If these words reflect what the theology students said, then they are staggering. Since when has the Church "accepted everything" when it has made a point of taking unfashionable stands on matters of principle? Are the students throwing doubt on the apologies made by Pope John Paul II for certain dark incidents in the Church's history?

I doubt they are but it only goes to show how a certain polarising rhetoric, imported from elsewhere, can take on a life of its own and blur our thinking. Is the La Sapienza incident, after all, such a high stakes game that it calls for an apocalyptic choice for Christ or "the secularised world"?

Pope Benedict himself has downplayed the incident - and taught the best lesson to the Roman academics still warped in 19th century Church-state politics. In doing this, the Pope remembered that Christian perspective that the theology students, eager to sound a battle charged, forgot.

Christianity has a perspective that is both long and broad because it is spread over 2,000 years and across the globe. Set against what the Church has witnessed and continues to witness, from the judicial murders of its founder and its first bishops, to the martyrs, and the torture, maiming, rape, starving, murder and genocide of innocent people for whom dedicated missionaries work, the La Sapienza incident pales to insignificance.

Christians are called to choose between Christ and Mafiosi, dictators and robber barons, not between Christ and attention-seekers.

The Pope also remembered that many of the Church's values - beginning with truth, reason and tolerance - it shares with humanist non-believers.
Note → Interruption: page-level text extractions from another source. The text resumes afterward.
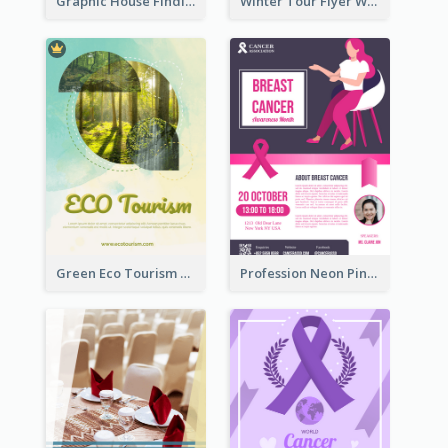
Graphic House Finding Flyer In Warm Colour Tone
Winter Tour Flyer With Photo Of Snow Mountain
Green Eco Tourism Flyer With Photos Of Forest
Profession Neon Pink Flyer Ribbon Design Template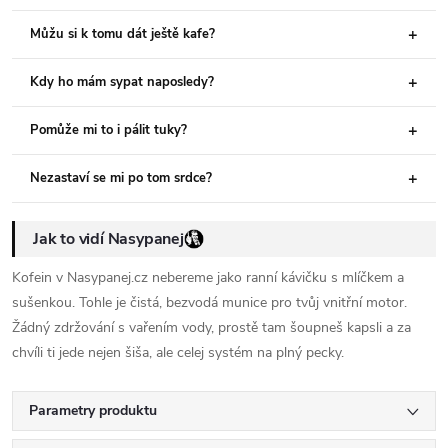
Můžu si k tomu dát ještě kafe?
Kdy ho mám sypat naposledy?
Pomůže mi to i pálit tuky?
Nezastaví se mi po tom srdce?
Jak to vidí Nasypanej
Kofein v Nasypanej.cz nebereme jako ranní kávičku s mlíčkem a
sušenkou. Tohle je čistá, bezvodá munice pro tvůj vnitřní motor.
Žádný zdržování s vařením vody, prostě tam šoupneš kapsli a za
chvíli ti jede nejen šiša, ale celej systém na plný pecky.
Parametry produktu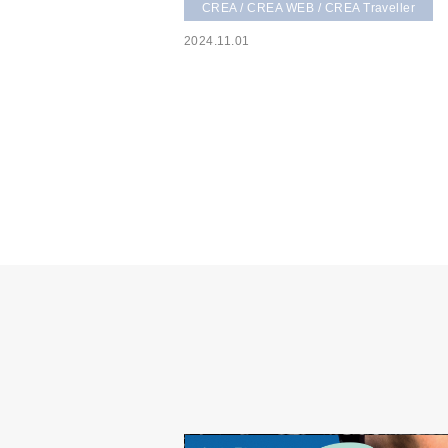
CREA / CREA WEB / CREA Traveller
2024.11.01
It is why he claims that Europe needs to recognise its Christian heritage.

The theology students, on the other hand, made a declaration that, taken seriously, would justify those Europeans who say that the Union today owes nothing to Christianity.

For all its good intentions, the theology students' statement (assuming it was reported well) should be counted as friendly fire, as a bad accounting of the capital of Christianity.

It fritters away that perspective and those values that would enable the Church to speak to contemporary concerns with forceful insight.

And insofar as the theology students' statement is symptomatic of a wider trend, it shows that the Church needs to address not only a challenge from without but also a narrowing perspective from within.